Earlier this Summer, The New York Times reported on an increasingly volatile situation at Brooklyn Bridge Park, specifically on the 85-acre park’s basketball courts. In recent months, a number of fights have broken out on the courts, which spill out into nearby Joralemon Street, and have residents of the affluent neighborhood on edge. Gothamist reported that some residents feared for the “character” of their neighborhood and others called for the removal of the courts all together. The proposed replacement? Tennis courts. The violence at the park, which on at least one occasion involved a gun, is certainly a cause for concern, but something about replacing storied Brooklyn basketball courts with tennis courts seems particularly aggressive.
In the Times story, 17-year-old Aaliyah Johnson, who is black, said, “Sometimes I try and avoid going on Joralemon, it’s like they look at you, move their kids over like you’re going to do something, and clutch on to their purse. You’re doing that — it just makes us not feel welcome. We just came here to play basketball.” While the proposed removal of the courts was eventually shot down, it isn’t hard to imagine stories like this taking place around the country, as the safe space of wealthy whites expands like Manifest Destiny.
“Sometimes I try and avoid going on Joralemon, it’s like they look at you, move their kids over like you’re going to do something, and clutch on to their purse.”

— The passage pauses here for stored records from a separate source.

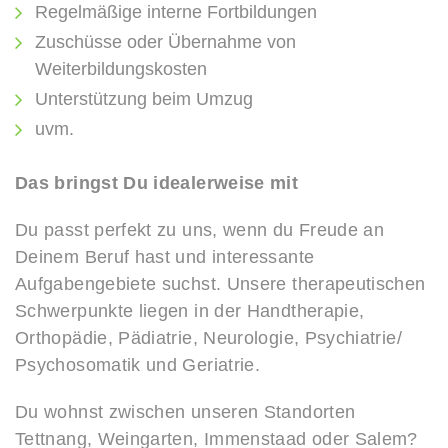
Regelmäßige interne Fortbildungen
Zuschüsse oder Übernahme von
Weiterbildungskosten
Unterstützung beim Umzug
uvm.
Das bringst Du idealerweise mit
Du passt perfekt zu uns, wenn du Freude an
Deinem Beruf hast und interessante
Aufgabengebiete suchst. Unsere therapeutischen
Schwerpunkte liegen in der Handtherapie,
Orthopädie, Pädiatrie, Neurologie, Psychiatrie/
Psychosomatik und Geriatrie.
Du wohnst zwischen unseren Standorten
Tettnang, Weingarten, Immenstaad oder Salem?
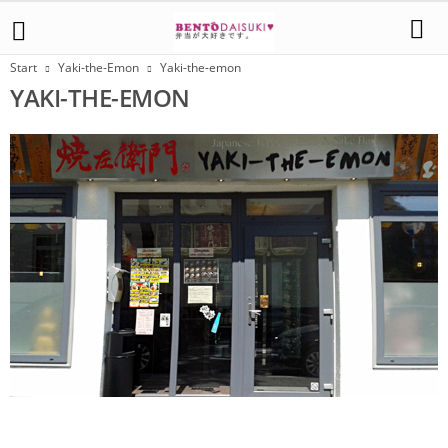
Start
Yaki-the-Emon
Yaki-the-emon
YAKI-THE-EMON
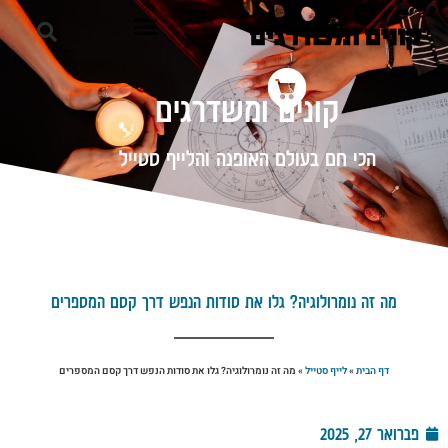
קונים ומשדרגים
הכי חם בעולם האופנה והלייף סטייל
מה זה נומרולוגיה? גלו את סודות הנפש דרך קסם המספרים
דף הבית
»
לייף סטייל
»
מה זה נומרולוגיה? גלו את סודות הנפש דרך קסם המספרים
פברואר 27, 2025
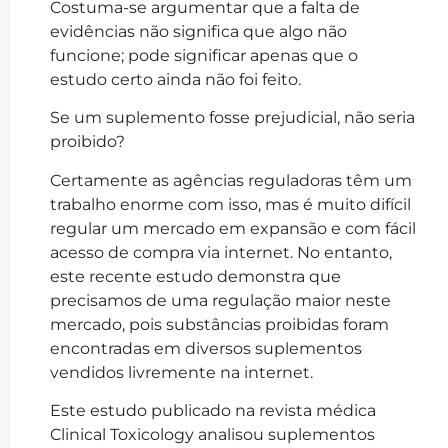
Costuma-se argumentar que a falta de
evidências não significa que algo não
funcione; pode significar apenas que o
estudo certo ainda não foi feito.
Se um suplemento fosse prejudicial, não seria
proibido?
Certamente as agências reguladoras têm um
trabalho enorme com isso, mas é muito difícil
regular um mercado em expansão e com fácil
acesso de compra via internet. No entanto,
este recente estudo demonstra que
precisamos de uma regulação maior neste
mercado, pois substâncias proibidas foram
encontradas em diversos suplementos
vendidos livremente na internet.
Este estudo publicado na revista médica
Clinical Toxicology analisou suplementos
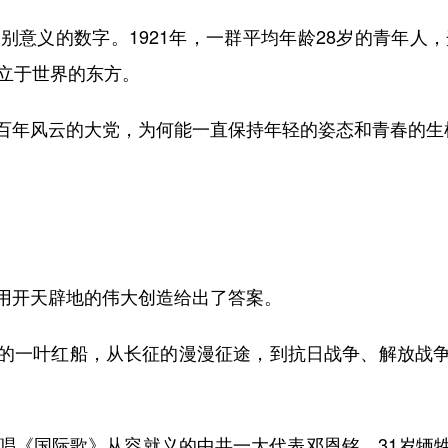
义的数字。1921年，一群平均年龄28岁的青年人，
屹立于世界的东方。
年风云的大党，为何能一直保持年轻的姿态和青春的生
开天辟地的伟大创造给出了答案。
一叶红船，从长征的漫漫征途，到抗日战争、解放战争
《国际歌》从容就义的中共一大代表邓恩铭，31岁牺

Efforts to truly revitalize “forgotten” communities should address the reasons they were forgotten in the first place. The pattern that has emerged, driven by an assumed blindness to race, allows white privilege to consume itself, expanding in search of diversity only to push diverse populations out again and again. A report released this week by the Institute for Policy Studies suggests that if current public policies stay the same, it will take over two centuries for Black families to attain the amount of wealth that white families have today. For Latino families, it’ll take eighty-four years.
Safe spaces represent a social reality. People want to be empowered to make the area around them nicer, to exist freely in their community and feel a sense of equity to their homes. The seemingly endless conversation around gentrification should consider this more evenly. Nice amenities like coffee shops often appear first in a neighborhood before bodegas and corner stores start taking on a different character and, seemingly overnight, the number of brown and black faces in a neighborhood drops and sameness settles in. The expanding block of sameness present in Williamsburg and similar neighborhoods around the country will surely keep growing as long as some “safe spaces” remain valued above others.